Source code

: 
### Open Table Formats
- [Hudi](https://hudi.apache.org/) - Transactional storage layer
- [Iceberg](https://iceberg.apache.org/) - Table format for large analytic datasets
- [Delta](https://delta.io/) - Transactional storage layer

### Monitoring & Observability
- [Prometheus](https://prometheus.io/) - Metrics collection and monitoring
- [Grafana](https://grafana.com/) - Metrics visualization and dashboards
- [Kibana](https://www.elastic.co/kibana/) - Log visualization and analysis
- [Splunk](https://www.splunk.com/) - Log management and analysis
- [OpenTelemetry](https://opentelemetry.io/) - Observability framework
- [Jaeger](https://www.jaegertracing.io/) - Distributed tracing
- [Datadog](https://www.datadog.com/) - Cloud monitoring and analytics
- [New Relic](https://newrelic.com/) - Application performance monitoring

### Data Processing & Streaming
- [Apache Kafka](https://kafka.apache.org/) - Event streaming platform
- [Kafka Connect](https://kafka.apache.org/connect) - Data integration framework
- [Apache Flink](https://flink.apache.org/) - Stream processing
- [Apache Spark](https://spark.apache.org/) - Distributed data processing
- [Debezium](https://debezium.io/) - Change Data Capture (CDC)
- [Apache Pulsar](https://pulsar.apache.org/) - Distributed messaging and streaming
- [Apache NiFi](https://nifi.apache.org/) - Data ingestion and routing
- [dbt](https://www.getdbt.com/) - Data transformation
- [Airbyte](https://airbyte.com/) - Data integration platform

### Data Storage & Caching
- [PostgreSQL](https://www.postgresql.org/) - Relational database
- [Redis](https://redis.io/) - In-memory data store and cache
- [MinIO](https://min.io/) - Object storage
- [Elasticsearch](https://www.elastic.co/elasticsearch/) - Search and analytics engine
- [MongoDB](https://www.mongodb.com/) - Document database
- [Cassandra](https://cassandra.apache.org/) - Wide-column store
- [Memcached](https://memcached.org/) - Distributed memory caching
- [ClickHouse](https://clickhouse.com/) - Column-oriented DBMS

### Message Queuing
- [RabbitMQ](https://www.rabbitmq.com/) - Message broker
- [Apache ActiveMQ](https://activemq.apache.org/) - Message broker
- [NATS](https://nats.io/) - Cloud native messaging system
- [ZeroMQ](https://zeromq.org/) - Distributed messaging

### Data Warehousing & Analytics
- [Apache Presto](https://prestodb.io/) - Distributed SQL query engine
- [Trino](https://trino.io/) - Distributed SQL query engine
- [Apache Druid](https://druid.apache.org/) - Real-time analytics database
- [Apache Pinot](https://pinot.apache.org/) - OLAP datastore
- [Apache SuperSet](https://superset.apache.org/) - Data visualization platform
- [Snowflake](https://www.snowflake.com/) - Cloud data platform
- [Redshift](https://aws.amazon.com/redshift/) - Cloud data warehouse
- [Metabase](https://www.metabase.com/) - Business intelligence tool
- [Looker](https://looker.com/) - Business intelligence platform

_ _ _ _

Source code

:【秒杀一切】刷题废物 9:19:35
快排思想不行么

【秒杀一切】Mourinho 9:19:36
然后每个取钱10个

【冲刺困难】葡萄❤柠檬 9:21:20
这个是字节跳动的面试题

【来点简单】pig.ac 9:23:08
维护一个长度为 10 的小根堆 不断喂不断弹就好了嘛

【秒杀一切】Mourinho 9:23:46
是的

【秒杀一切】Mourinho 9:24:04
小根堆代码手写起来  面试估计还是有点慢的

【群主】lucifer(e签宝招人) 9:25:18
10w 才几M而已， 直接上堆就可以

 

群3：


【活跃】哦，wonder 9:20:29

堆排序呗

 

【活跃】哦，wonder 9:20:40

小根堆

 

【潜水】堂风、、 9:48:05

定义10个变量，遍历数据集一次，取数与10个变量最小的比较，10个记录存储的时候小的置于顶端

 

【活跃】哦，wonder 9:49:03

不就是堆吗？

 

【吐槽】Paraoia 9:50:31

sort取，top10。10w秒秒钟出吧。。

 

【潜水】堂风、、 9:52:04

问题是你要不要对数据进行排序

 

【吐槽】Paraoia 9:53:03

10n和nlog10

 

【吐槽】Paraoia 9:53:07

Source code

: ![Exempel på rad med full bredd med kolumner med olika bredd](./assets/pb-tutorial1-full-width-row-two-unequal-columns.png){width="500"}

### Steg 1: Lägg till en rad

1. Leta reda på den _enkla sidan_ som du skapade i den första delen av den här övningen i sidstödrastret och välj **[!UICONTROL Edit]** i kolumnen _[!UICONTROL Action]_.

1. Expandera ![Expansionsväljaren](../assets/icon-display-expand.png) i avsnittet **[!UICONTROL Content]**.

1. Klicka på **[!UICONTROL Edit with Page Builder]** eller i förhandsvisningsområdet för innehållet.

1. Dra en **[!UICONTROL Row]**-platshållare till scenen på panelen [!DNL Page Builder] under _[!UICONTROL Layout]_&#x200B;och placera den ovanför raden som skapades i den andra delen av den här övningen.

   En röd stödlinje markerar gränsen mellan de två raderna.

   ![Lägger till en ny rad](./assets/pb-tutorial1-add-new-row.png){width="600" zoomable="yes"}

_ _ _ _

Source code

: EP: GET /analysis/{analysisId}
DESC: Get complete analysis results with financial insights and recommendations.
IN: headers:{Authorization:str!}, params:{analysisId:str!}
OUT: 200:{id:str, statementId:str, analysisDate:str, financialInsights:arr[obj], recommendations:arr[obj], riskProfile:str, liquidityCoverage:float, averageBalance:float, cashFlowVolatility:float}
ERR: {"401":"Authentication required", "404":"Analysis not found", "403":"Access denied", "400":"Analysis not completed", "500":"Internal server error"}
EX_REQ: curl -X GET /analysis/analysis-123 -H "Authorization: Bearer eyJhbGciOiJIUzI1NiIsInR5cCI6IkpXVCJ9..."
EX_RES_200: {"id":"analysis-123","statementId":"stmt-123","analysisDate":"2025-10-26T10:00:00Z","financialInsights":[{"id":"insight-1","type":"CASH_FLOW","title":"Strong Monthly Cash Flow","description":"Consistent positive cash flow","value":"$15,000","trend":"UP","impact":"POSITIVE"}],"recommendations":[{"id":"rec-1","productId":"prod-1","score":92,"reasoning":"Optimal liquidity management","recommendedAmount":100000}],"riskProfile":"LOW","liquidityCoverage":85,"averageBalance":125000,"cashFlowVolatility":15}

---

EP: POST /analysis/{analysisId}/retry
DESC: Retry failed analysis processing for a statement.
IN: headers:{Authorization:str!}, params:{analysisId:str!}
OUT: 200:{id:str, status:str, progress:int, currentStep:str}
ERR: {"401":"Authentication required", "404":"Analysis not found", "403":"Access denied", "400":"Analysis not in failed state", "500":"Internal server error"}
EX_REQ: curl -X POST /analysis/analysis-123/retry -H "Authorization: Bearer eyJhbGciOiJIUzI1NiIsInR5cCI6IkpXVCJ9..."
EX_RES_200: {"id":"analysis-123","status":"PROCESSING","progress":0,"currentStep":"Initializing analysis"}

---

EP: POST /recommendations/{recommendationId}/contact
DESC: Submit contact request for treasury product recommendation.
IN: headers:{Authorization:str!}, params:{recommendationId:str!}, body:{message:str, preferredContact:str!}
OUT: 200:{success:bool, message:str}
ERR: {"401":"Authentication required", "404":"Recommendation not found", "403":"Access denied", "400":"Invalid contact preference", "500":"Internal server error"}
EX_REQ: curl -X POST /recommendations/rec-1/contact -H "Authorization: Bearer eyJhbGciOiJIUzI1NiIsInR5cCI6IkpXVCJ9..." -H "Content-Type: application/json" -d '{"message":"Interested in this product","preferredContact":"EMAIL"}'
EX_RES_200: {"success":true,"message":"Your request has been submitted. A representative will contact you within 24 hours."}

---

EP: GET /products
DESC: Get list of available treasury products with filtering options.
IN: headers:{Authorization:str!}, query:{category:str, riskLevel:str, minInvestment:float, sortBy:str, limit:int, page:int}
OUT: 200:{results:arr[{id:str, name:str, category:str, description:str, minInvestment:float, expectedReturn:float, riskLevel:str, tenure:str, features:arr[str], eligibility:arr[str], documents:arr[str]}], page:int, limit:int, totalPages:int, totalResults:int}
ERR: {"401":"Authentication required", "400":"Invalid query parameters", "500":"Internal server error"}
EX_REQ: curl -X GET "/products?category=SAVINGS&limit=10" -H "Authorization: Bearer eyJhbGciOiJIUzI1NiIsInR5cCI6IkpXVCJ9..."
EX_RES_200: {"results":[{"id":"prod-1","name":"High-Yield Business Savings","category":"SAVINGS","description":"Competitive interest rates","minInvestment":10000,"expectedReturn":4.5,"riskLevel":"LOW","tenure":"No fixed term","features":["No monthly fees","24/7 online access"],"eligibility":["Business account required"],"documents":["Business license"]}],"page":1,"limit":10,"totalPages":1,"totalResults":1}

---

_ _ _ _

_EXERCISE_:
Say how many lines of the data include the word "Observability". Nothing other than the number should be given.

_RESPONSE TO THIS TASK_:
2